Stability properties¶

Throughput: 892 857 baud (the N+1 divisor maximum on this SoC) sustained with the bridge armed and a Z2M EZSP client loaded with a representative Zigbee network. Kernel 8250 stats show fe=0 oe=0 over multi-hour soaks; bridge drops_* counters stay at 0.
Lower bauds: 115 200 (baseline NCP/RCP/Router/OT-RCP), 230 400, 460 800, 691 200 validated on the same setup.
Live reconfiguration: baud, bind address, flow control, listen port can all be changed on the running bridge without dropping the TCP client (except bind_addr and port, which rebuild the listen socket; an already-connected client is not affected).
Boot ordering: the module is built-in and loads with enable=0; the init script defers arming until after the 8250 probe has published /dev/ttyS1. The serialgateway-era race between daemon startup and tty availability is structurally gone.
Hot path cost (UART -> TCP): bridge_port_receive_buf() takes bridge_lock and calls kernel_sendmsg() while holding it. An early audit flagged this mutex as a potential bottleneck at high baud; measured cost is negligible. An EZSP echo flood at 892 857 baud drove the path ~3 500 calls/s for 30 s with 0 drops_err, 0 drops_tx, 0 UART framing/overrun errors. The worker kthread consumed ~2.5 % CPU, total system load ~19 %, ~81 % idle. Average per-call mutex cost ≈ 8 µs, which leaves plenty of headroom even if the line ever approached its ~89 kB/s ceiling. The mutex is kept as-is: no refactor to a spinlock or a lock-free queue is warranted.

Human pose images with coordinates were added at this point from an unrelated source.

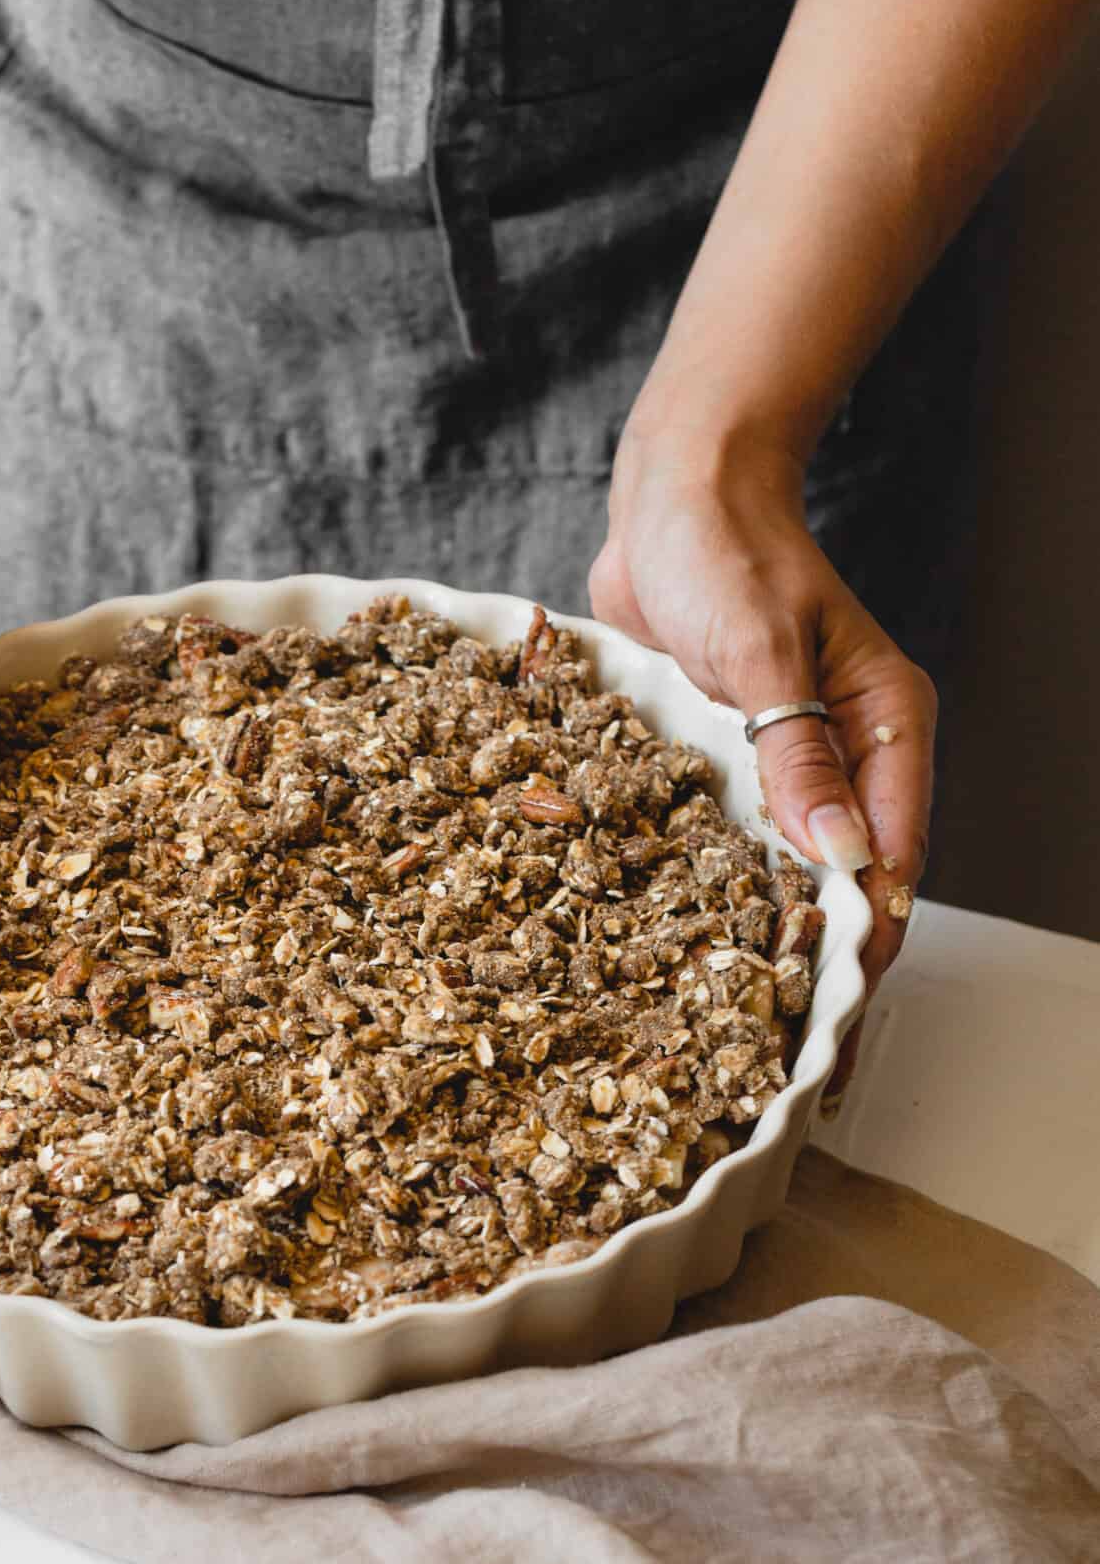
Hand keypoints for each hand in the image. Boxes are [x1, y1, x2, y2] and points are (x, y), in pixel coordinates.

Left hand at [591, 428, 934, 1099]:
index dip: (865, 951)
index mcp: (886, 730)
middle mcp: (842, 759)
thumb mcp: (760, 649)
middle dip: (819, 976)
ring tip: (729, 1044)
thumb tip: (839, 858)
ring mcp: (780, 767)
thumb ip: (794, 753)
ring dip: (762, 952)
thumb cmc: (725, 549)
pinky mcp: (721, 766)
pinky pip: (723, 849)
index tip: (832, 1026)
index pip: (891, 865)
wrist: (671, 494)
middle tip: (781, 1069)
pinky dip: (710, 905)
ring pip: (783, 880)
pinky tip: (676, 967)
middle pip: (844, 889)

What this driver does not do¶

No TLS, no auth. A reachable TCP port is a direct EZSP/CPC/Spinel session. For untrusted networks, bind to loopback and tunnel over SSH — see SECURITY.md.
No buffering beyond what the UART FIFO, tty flip buffer, and TCP socket provide. There is no in-bridge replay/queue if the client disconnects mid-frame; the upper-layer protocol (ASH for EZSP, CPC for RCP/OT-RCP) is responsible for recovery.
No multi-PAN / multiplexing. One radio, one UART, one TCP client at a time. Multi-PAN concurrency is handled host-side by zigbeed + otbr-agent sharing the same RCP via cpcd, which in turn is the single TCP client on our end.